━━━ PAGE EXCERPT

[CSHARP-1515] Queries using the Legacy API can leak connections resulting in TimeoutExceptions Created: 18/Dec/15  Updated: 16/Nov/21  Resolved: 13/Jan/16

Status: Closed
Project: C# Driver
Component/s: Connectivity
Affects Version/s: 2.2
Fix Version/s: 2.2.2

Type: Bug Priority: Blocker - P1
Reporter: Ben Origas Assignee: Robert Stam
Resolution: Done Votes: 5
Labels: regression
Remaining Estimate: Not Specified
Time Spent: Not Specified
Original Estimate: Not Specified

Issue Links:
Duplicate
duplicates CSHARP-1528 The message of the TimeoutException t... Closed
is duplicated by CSHARP-1435 System.TimeoutException: A timeout oc... Closed
is duplicated by CSHARP-1532 ConnectionPool death Closed
Related
related to CSHARP-1536 Cursor do not get closed Closed
related to CSHARP-1538 Legacy Driver Connect() times out. Closed

 Description   

After upgrading from 2.0 to 2.2, I started getting System.TimeoutExceptions a few minutes after starting my app. The timeouts are occurring after 0ms, which seems like it's a problem.

━━━━━━
━━━ DATASET EXTRACT

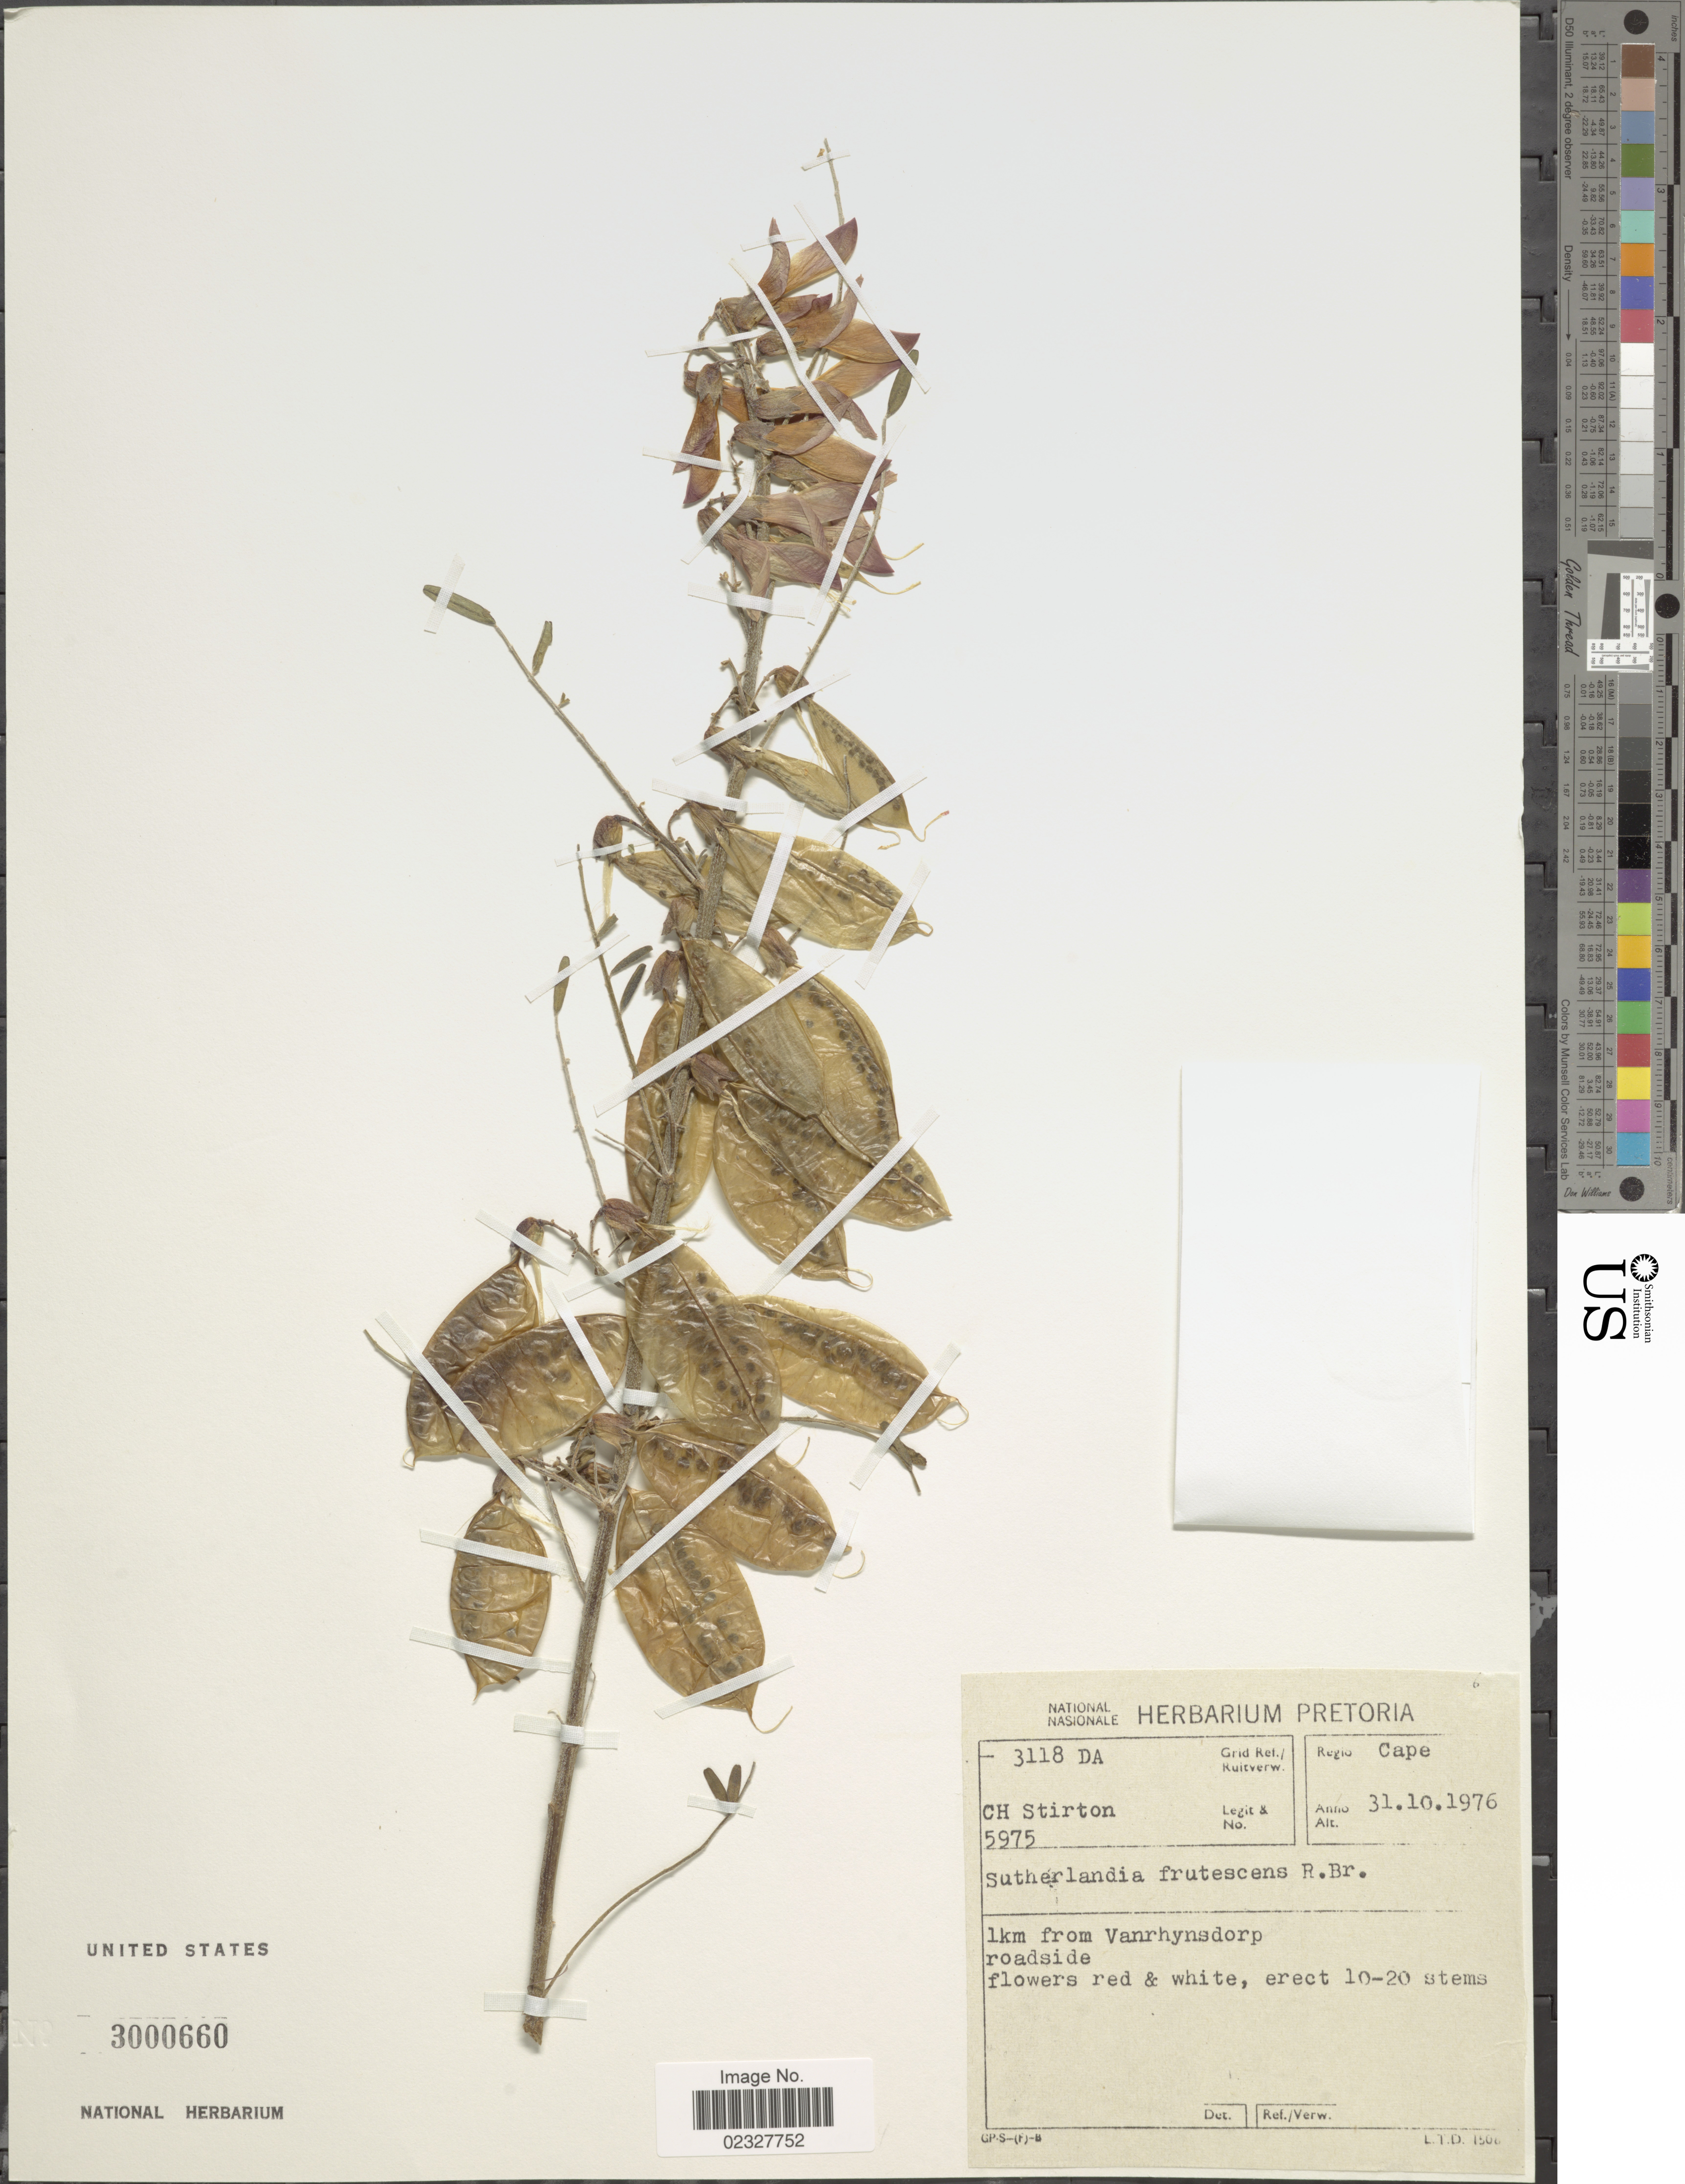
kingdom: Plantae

━━━━━━
━━━ DATASET EXTRACT

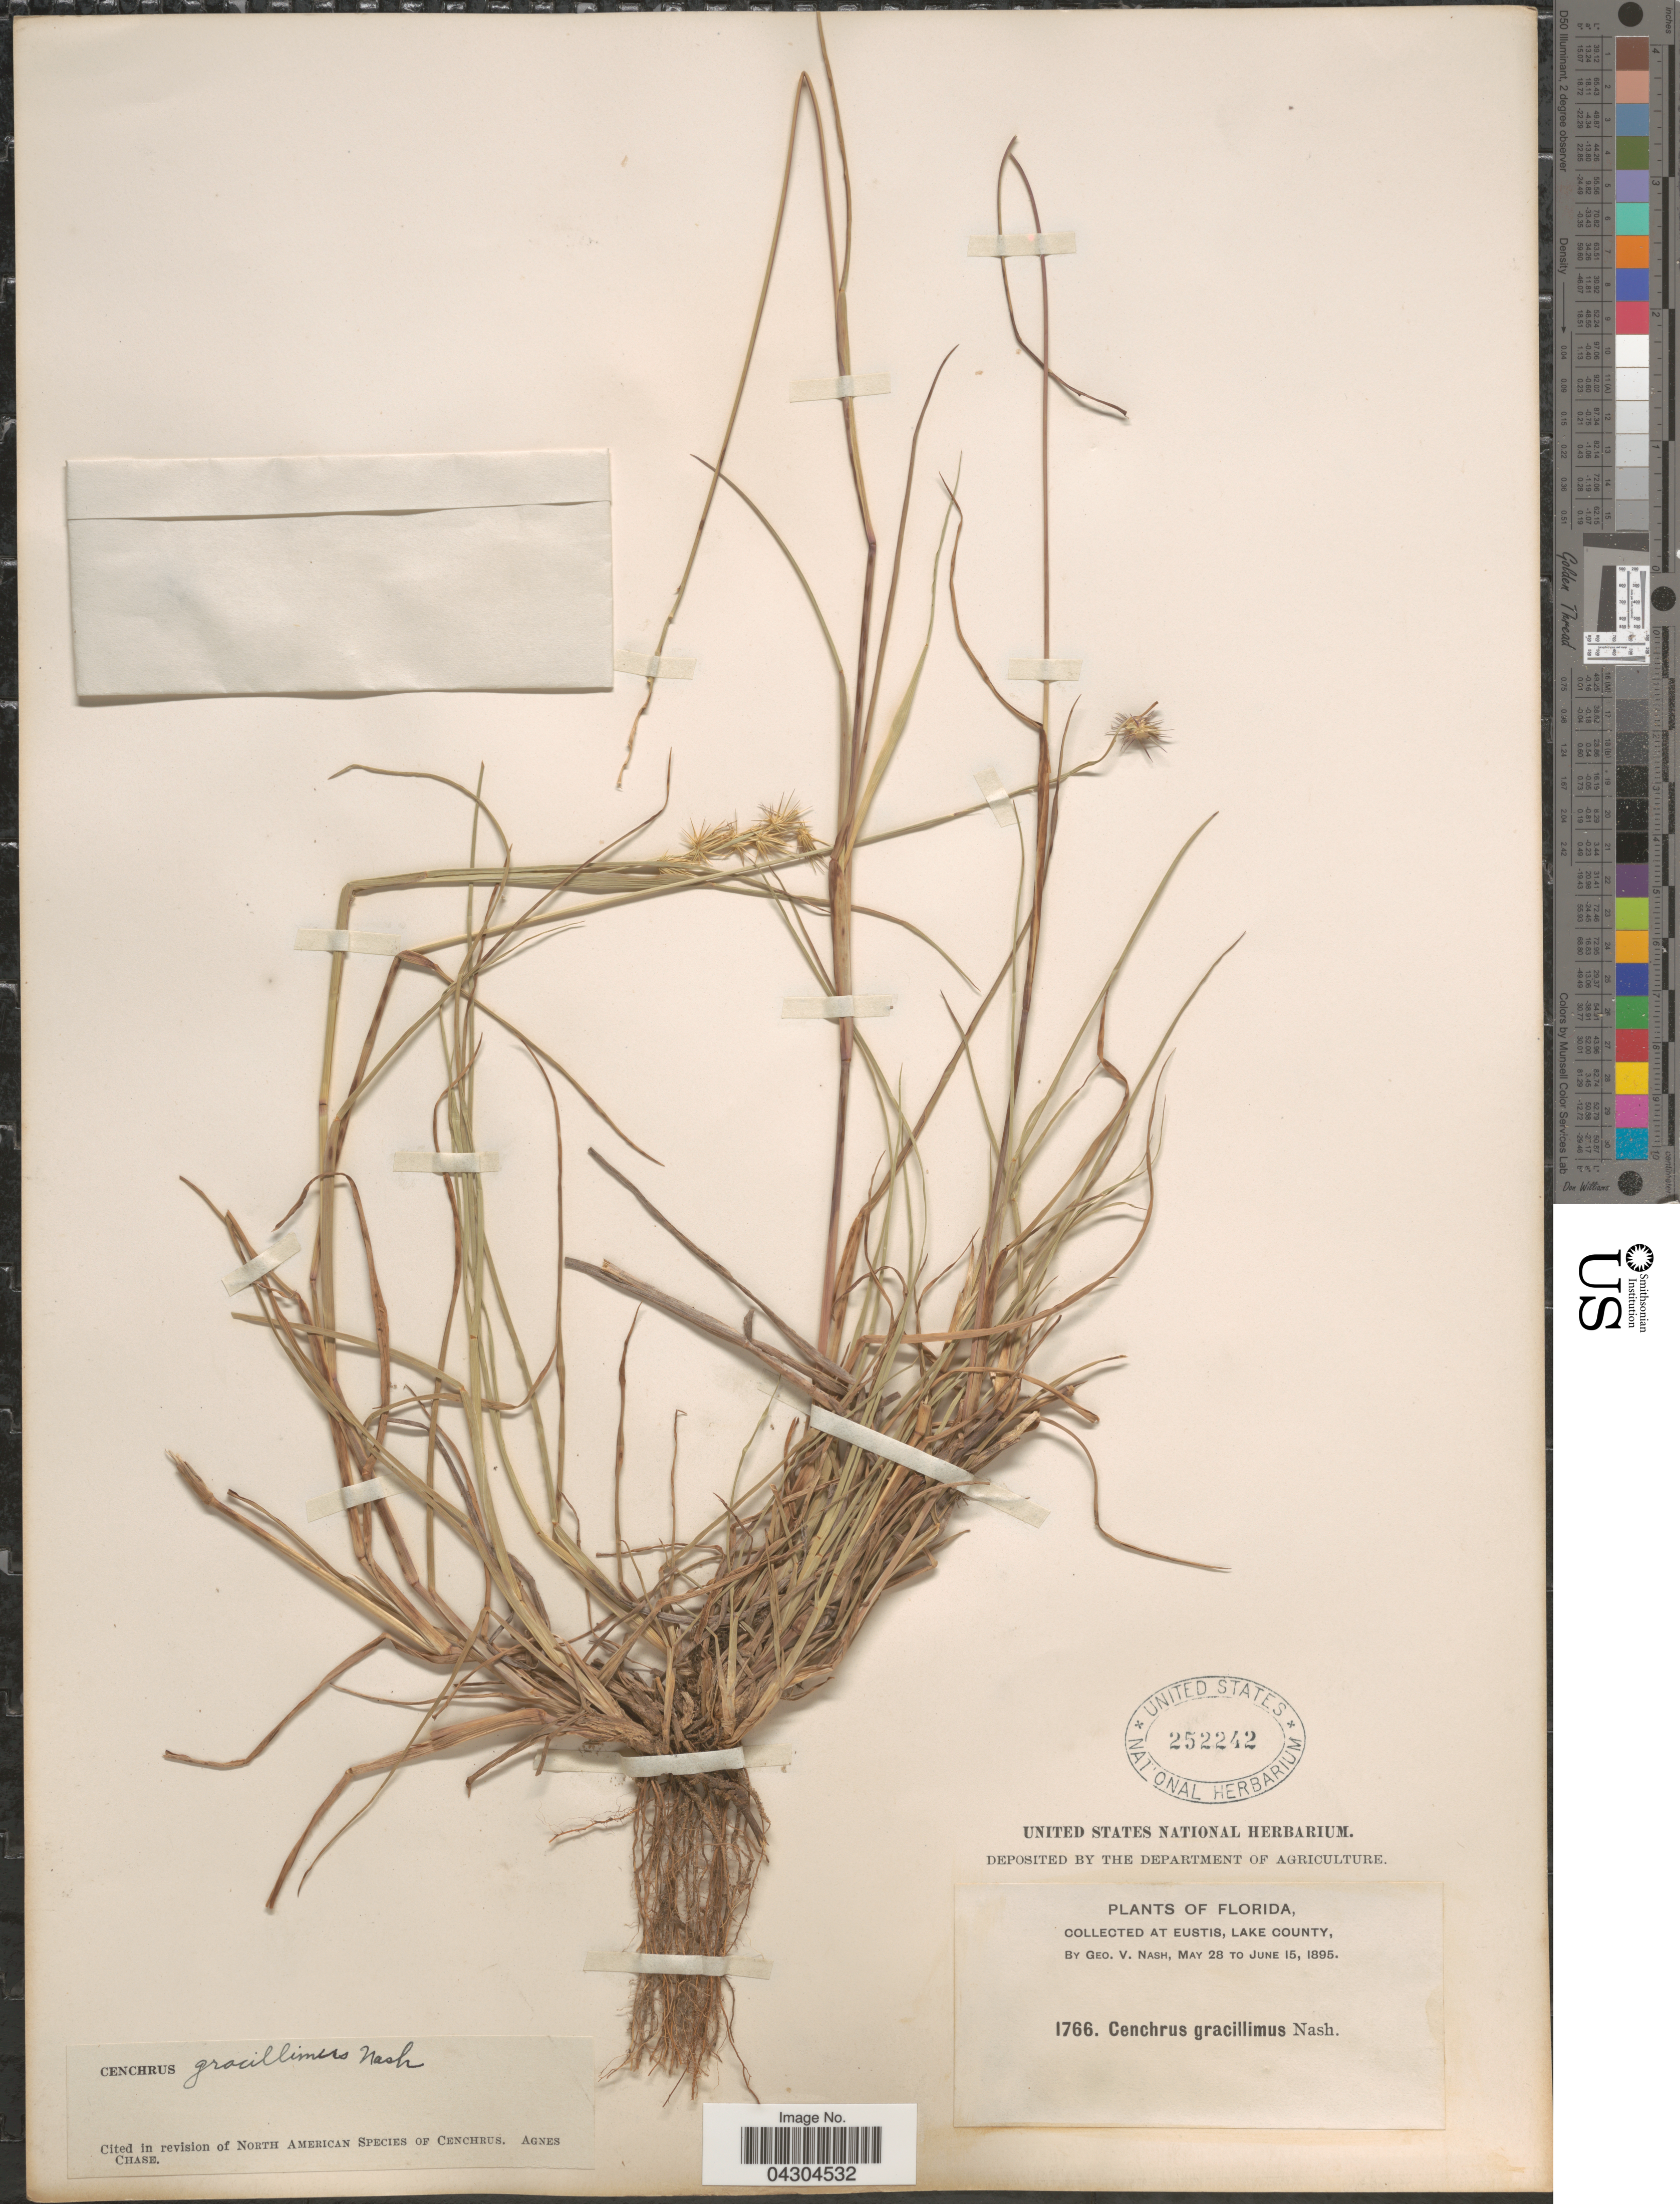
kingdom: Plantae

━━━━━━

• **YOUR TASKS**:
1. According to the bug report on leaked connections above, in which version of the C# Driver was the issue fixed?
2. Extend the description in the bug report on leaked connections past its final sentence.

• **ANSWER LIST**:
1. Version 2.2.2.

2.
System.TimeoutException: Timed out waiting for a connection after 0ms.
at MongoDB.Driver.Core.ConnectionPools.ExclusiveConnectionPool.AcquireConnectionHelper.EnteredPool(Boolean enteredPool)
at MongoDB.Driver.Core.ConnectionPools.ExclusiveConnectionPool.AcquireConnection(CancellationToken cancellationToken)
at MongoDB.Driver.Core.Servers.ClusterableServer.GetChannel(CancellationToken cancellationToken)
at MongoDB.Driver.Core.Operations.FindOperation`1.Execute(IReadBinding binding, CancellationToken cancellationToken)
at MongoDB.Driver.MongoCursor`1.GetEnumerator()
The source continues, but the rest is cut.